Это рефлексы, наверняка более глубокие, чем мое рациональное мышление. Я хорошо помню, что когда в тридцать девятом году двадцатый полк тяжелой артиллерии выезжал из Цитадели и сдавался Советам, я стоял вместе со всеми на улице и плакал. Здесь не о чем теоретизировать! Когда у меня умирает кто-то близкий, я тоже не теоретизирую, а горюю. Под «компьютерной» поверхностью скрывается совершенно обычный человек.
Но вернемся к обществу вседозволенности. Это расширение всеобщей коммерциализации почти тотально.

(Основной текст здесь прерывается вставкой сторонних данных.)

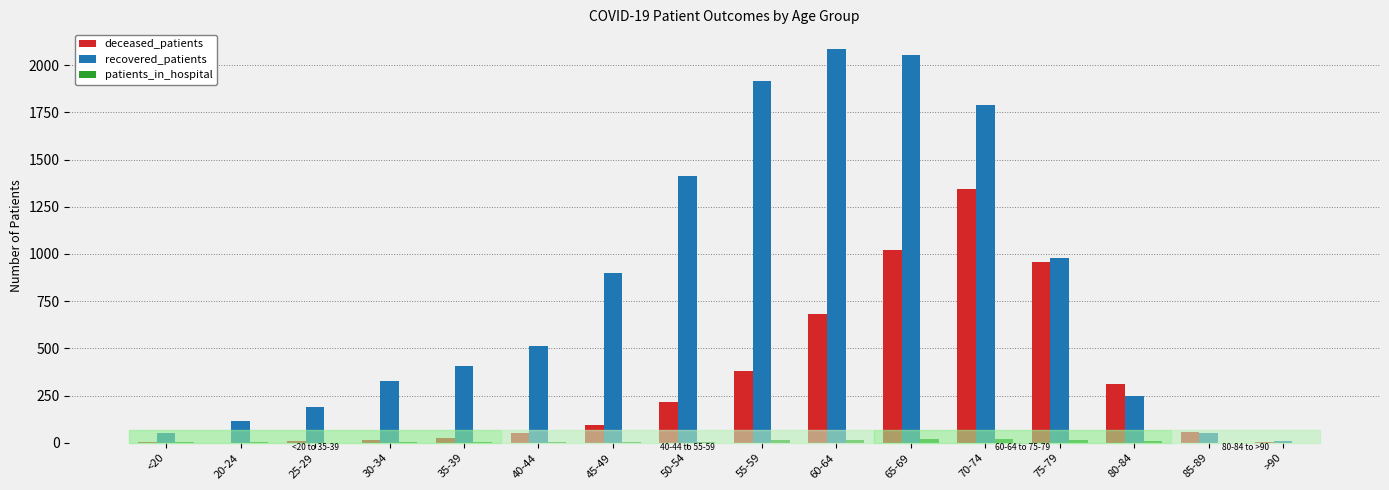

Is the value of deceased_patients at 30-34 greater than the value of recovered_patients at 35-39?

No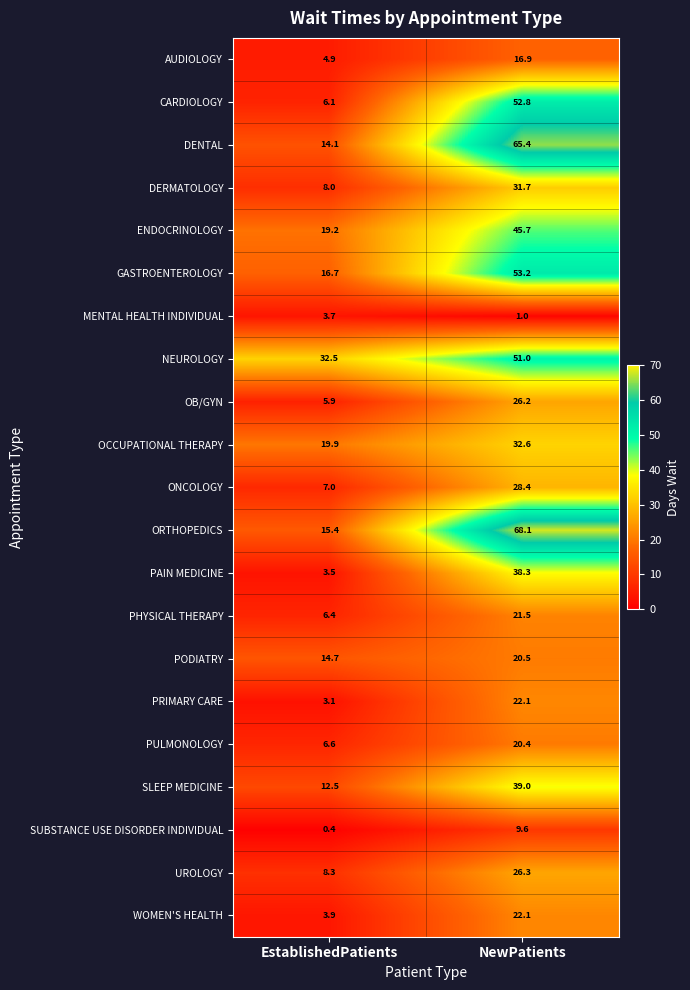

Is it true that DERMATOLOGY equals 14.2 at EstablishedPatients?

False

Но ощущение постоянства эпохи благосостояния, кажется, уже меркнет. Для пришельцев с нашего убогого Востока все это выглядит юмористично: мед течет по бородам, все блестит и сверкает, а они какие-то озабоченные и обеспокоенные. Есть в этом далеко продвинутое отсутствие перспектив, а кроме того, ужасная гедонизация. Киселевский когда-то назвал это исчезновением «духа воина», что следует понимать довольно широко. Не как необходимость вести битвы, а как бескорыстность исследований, бескорыстность в культуре. Это не означает: «Не хотим зарабатывать». Может быть, скорее: «Это не самое важное».
Эта огромная волна коммерциализации — неоспоримый факт. Для меня образ этой цивилизации чрезвычайно печален. Всякий раз, когда я выезжал с женой и сыном в Австрию, я обычно искал небольшой поселок в Альпах, чтобы там было несколько домов, а вокруг — белые гиганты, а не стены Вены или Франкфурта. Меня никогда не восхищала мысль, что с помощью «Конкорда» я через несколько часов могу оказаться в Нью-Йорке, а потом — на Майами-Бич. В этом мои взгляды значительно совпадают со взглядами Милоша.
— Должен вам сказать, что та демократия, которая на Западе очень демократична, вызывает во мне отвращение. Речь не о том, что мне нравятся тоталитарные общества, а о том, что это направление развития демократии — это ведь не что-то, замороженное на века — мне совершенно не подходит. Демократия отличается тем, что каждый может публично выступить, если для этого есть средства и деньги, и болтать про разные вещи, например, про то, что между мужчиной и женщиной нет никакой разницы, что нужно упразднить все школы и тому подобное. Недавно в Федеративной Республике Германии уравняли в правах врачей и знахарей. Все в рамках этой демократии. И большая фотография такого типа с глубокими глазами, в белом кителе и с пробиркой в руках должна нас убедить, что при необходимости мы должны идти не к врачу, а к знахарю. Это уравнивание мне не нравится, потому что я — сторонник цивилизации экспертов. Есть большая разница между цивилизацией экспертов и демократической цивилизацией, в которой голосуют по любому поводу.